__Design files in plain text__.
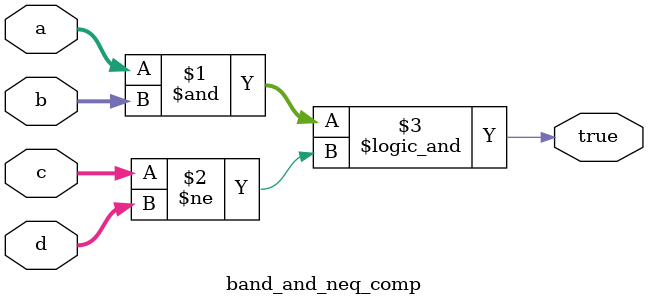
<source format=sv>
module eq_and_neq_comp #(parameter eqwidth = 3, parameter neqwidth = 4)
(
	input [eqwidth-1:0] a,
	input [eqwidth-1:0] b,
	input [neqwidth-1:0] c,
	input [neqwidth-1:0] d,
	output logic true
);

assign true = (a == b) && (c != d);

endmodule : eq_and_neq_comp

module band_and_neq_comp #(parameter eqwidth = 3, parameter neqwidth = 3)
(
	input [eqwidth-1:0] a,
	input [eqwidth-1:0] b,
	input [neqwidth-1:0] c,
	input [neqwidth-1:0] d,
	output logic true
);

assign true = (a & b) && (c != d);

endmodule : band_and_neq_comp

</source>
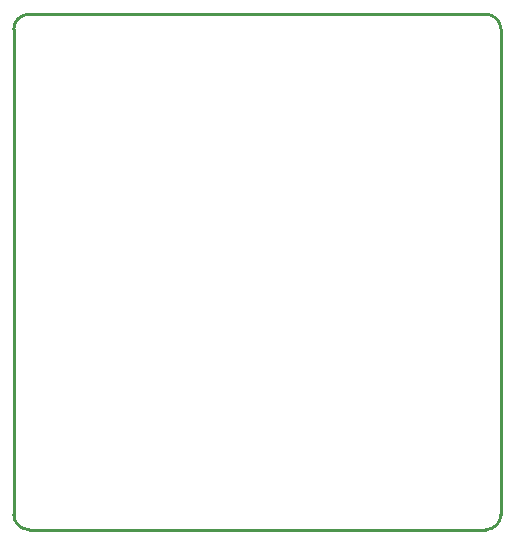
<source format=gm1>
G04*
G04 #@! TF.GenerationSoftware,Altium Limited,Altium Designer,25.5.2 (35)*
G04*
G04 Layer_Color=16711935*
%FSLAX44Y44*%
%MOMM*%
G71*
G04*
G04 #@! TF.SameCoordinates,BE086167-A92D-4318-8729-62100742BBEE*
G04*
G04*
G04 #@! TF.FilePolarity,Positive*
G04*
G01*
G75*
%ADD13C,0.2540*%
D13*
X415750Y423800D02*
G03*
X403050Y436500I-12700J0D01*
G01*
Y250D02*
G03*
X415750Y12950I0J12700D01*
G01*
X3250D02*
G03*
X15950Y250I12700J0D01*
G01*
Y436500D02*
G03*
X3250Y423800I0J-12700D01*
G01*
X15950Y250D02*
X403050D01*
X16350Y436500D02*
X403050D01*
X415750Y12950D02*
Y423800D01*
X3250Y12950D02*
Y423800D01*
X15950Y436500D02*
X16750D01*
M02*

</source>
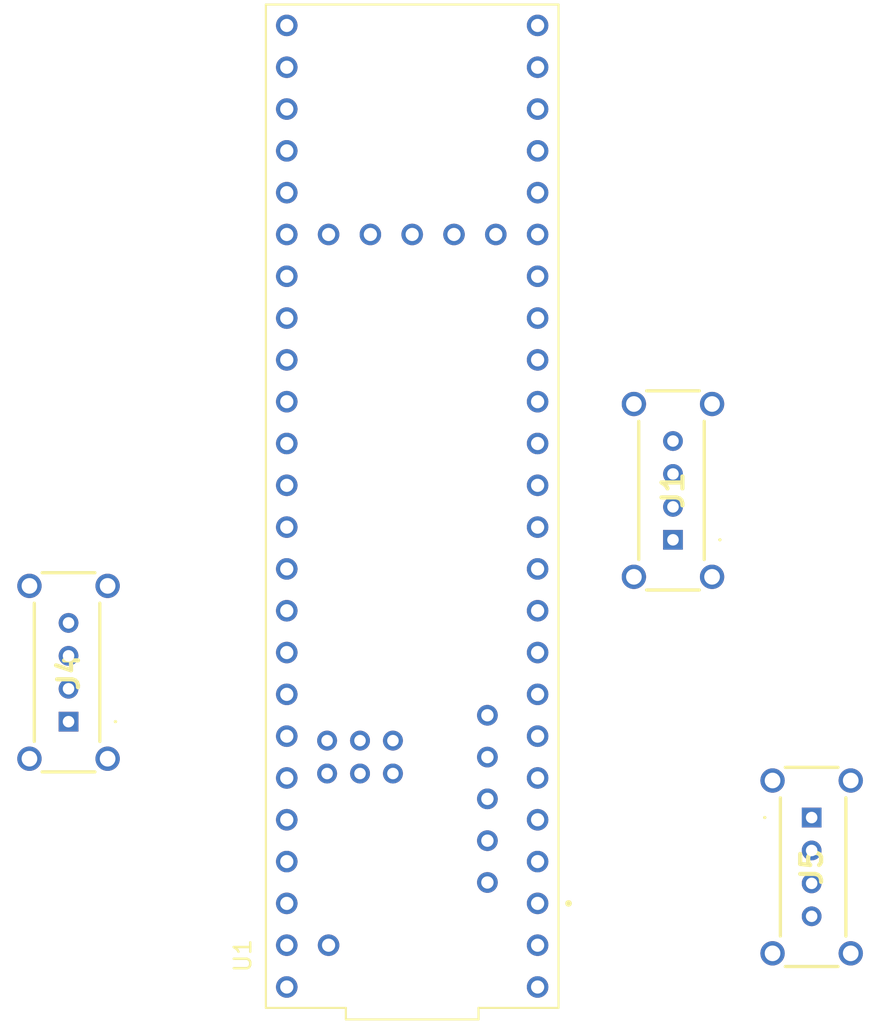
<source format=kicad_pcb>
(kicad_pcb (version 20221018) (generator pcbnew)

  (general
    (thickness 1.6)
  )

  (paper "A4")
  (layers
    (0 "F.Cu" signal)
    (31 "B.Cu" signal)
    (32 "B.Adhes" user "B.Adhesive")
    (33 "F.Adhes" user "F.Adhesive")
    (34 "B.Paste" user)
    (35 "F.Paste" user)
    (36 "B.SilkS" user "B.Silkscreen")
    (37 "F.SilkS" user "F.Silkscreen")
    (38 "B.Mask" user)
    (39 "F.Mask" user)
    (40 "Dwgs.User" user "User.Drawings")
    (41 "Cmts.User" user "User.Comments")
    (42 "Eco1.User" user "User.Eco1")
    (43 "Eco2.User" user "User.Eco2")
    (44 "Edge.Cuts" user)
    (45 "Margin" user)
    (46 "B.CrtYd" user "B.Courtyard")
    (47 "F.CrtYd" user "F.Courtyard")
    (48 "B.Fab" user)
    (49 "F.Fab" user)
    (50 "User.1" user)
    (51 "User.2" user)
    (52 "User.3" user)
    (53 "User.4" user)
    (54 "User.5" user)
    (55 "User.6" user)
    (56 "User.7" user)
    (57 "User.8" user)
    (58 "User.9" user)
  )

  (setup
    (pad_to_mask_clearance 0)
    (pcbplotparams
      (layerselection 0x00010fc_ffffffff)
      (plot_on_all_layers_selection 0x0000000_00000000)
      (disableapertmacros false)
      (usegerberextensions false)
      (usegerberattributes true)
      (usegerberadvancedattributes true)
      (creategerberjobfile true)
      (dashed_line_dash_ratio 12.000000)
      (dashed_line_gap_ratio 3.000000)
      (svgprecision 4)
      (plotframeref false)
      (viasonmask false)
      (mode 1)
      (useauxorigin false)
      (hpglpennumber 1)
      (hpglpenspeed 20)
      (hpglpendiameter 15.000000)
      (dxfpolygonmode true)
      (dxfimperialunits true)
      (dxfusepcbnewfont true)
      (psnegative false)
      (psa4output false)
      (plotreference true)
      (plotvalue true)
      (plotinvisibletext false)
      (sketchpadsonfab false)
      (subtractmaskfromsilk false)
      (outputformat 1)
      (mirror false)
      (drillshape 1)
      (scaleselection 1)
      (outputdirectory "")
    )
  )

  (net 0 "")
  (net 1 "/SPI_NSS")
  (net 2 "Net-(U1-MISO)")
  (net 3 "Net-(U1-MOSI)")
  (net 4 "/SPI_CLK")
  (net 5 "unconnected-(J1-PadMH1)")
  (net 6 "unconnected-(J1-PadMH2)")
  (net 7 "unconnected-(J1-PadMH3)")
  (net 8 "unconnected-(J1-PadMH4)")
  (net 9 "unconnected-(J4-Pad1)")
  (net 10 "/I2C1_SCL")
  (net 11 "/I2C1_SDA")
  (net 12 "unconnected-(J4-Pad4)")
  (net 13 "unconnected-(J4-PadMH1)")
  (net 14 "unconnected-(J4-PadMH2)")
  (net 15 "unconnected-(J4-PadMH3)")
  (net 16 "unconnected-(J4-PadMH4)")
  (net 17 "unconnected-(J5-Pad1)")
  (net 18 "unconnected-(J5-Pad2)")
  (net 19 "unconnected-(J5-Pad3)")
  (net 20 "unconnected-(J5-Pad4)")
  (net 21 "unconnected-(J5-PadMH1)")
  (net 22 "unconnected-(J5-PadMH2)")
  (net 23 "unconnected-(J5-PadMH3)")
  (net 24 "unconnected-(J5-PadMH4)")
  (net 25 "GND")
  (net 26 "unconnected-(U1-RX1-Pad0)")
  (net 27 "/VBAT")
  (net 28 "unconnected-(U1-3.3V-Pad3.3V_1)")
  (net 29 "unconnected-(U1-PadON{slash}OFF)")
  (net 30 "unconnected-(U1-PadVUSB)")
  (net 31 "unconnected-(U1-PadPROGRAM)")
  (net 32 "unconnected-(U1-PadR-)")
  (net 33 "unconnected-(U1-PadR+)")
  (net 34 "unconnected-(U1-PadT+)")
  (net 35 "unconnected-(U1-PadLED)")
  (net 36 "unconnected-(U1-PadT-)")
  (net 37 "unconnected-(U1-Pad5V)")
  (net 38 "unconnected-(U1-PadD-)")
  (net 39 "unconnected-(U1-PadD+)")
  (net 40 "unconnected-(U1-USB_GND-PadUSB_GND1)")
  (net 41 "unconnected-(U1-TX1-Pad1)")
  (net 42 "unconnected-(U1-OUT2-Pad2)")
  (net 43 "unconnected-(U1-LRCLK2-Pad3)")
  (net 44 "unconnected-(U1-BCLK2-Pad4)")
  (net 45 "unconnected-(U1-IN2-Pad5)")
  (net 46 "unconnected-(U1-OUT1D-Pad6)")
  (net 47 "unconnected-(U1-RX2-Pad7)")
  (net 48 "unconnected-(U1-TX2-Pad8)")
  (net 49 "unconnected-(U1-OUT1C-Pad9)")
  (net 50 "/PY1")
  (net 51 "/PY2")
  (net 52 "/PY3")
  (net 53 "/PY4")
  (net 54 "/ADC_IN6")
  (net 55 "/ADC_IN7")
  (net 56 "unconnected-(U1-A8-Pad22)")
  (net 57 "unconnected-(U1-A9-Pad23)")
  (net 58 "+5V")
  (net 59 "/ADC_IN10")
  (net 60 "/ADC_IN11")
  (net 61 "/ADC_IN12")
  (net 62 "/ADC_IN13")
  (net 63 "unconnected-(U1-RX7-Pad28)")
  (net 64 "unconnected-(U1-TX7-Pad29)")
  (net 65 "unconnected-(U1-CRX3-Pad30)")
  (net 66 "unconnected-(U1-CTX3-Pad31)")
  (net 67 "unconnected-(U1-OUT1B-Pad32)")
  (net 68 "unconnected-(U1-MCLK2-Pad33)")
  (net 69 "unconnected-(U1-RX8-Pad34)")
  (net 70 "unconnected-(U1-TX8-Pad35)")
  (net 71 "unconnected-(U1-CS2-Pad36)")
  (net 72 "unconnected-(U1-CS3-Pad37)")
  (net 73 "/ADC_IN14")
  (net 74 "/ADC_IN15")
  (net 75 "/ADC_IN16")
  (net 76 "/ADC_IN17")

  (footprint "KiCad:M808770405" (layer "F.Cu") (at 173.525 89.15 -90))

  (footprint "KiCad:M808770405" (layer "F.Cu") (at 136.8 100.2 -90))

  (footprint "DEV-16771:MODULE_DEV-16771" (layer "F.Cu") (at 157.68 87.11 90))

  (footprint "KiCad:M808770405" (layer "F.Cu") (at 181.95 106.025 90))

)

</source>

__What is expected__.
Search the entries for the string "PadD" and copy each line where it occurs.

__Response box__.
  (net 38 "unconnected-(U1-PadD-)")
  (net 39 "unconnected-(U1-PadD+)")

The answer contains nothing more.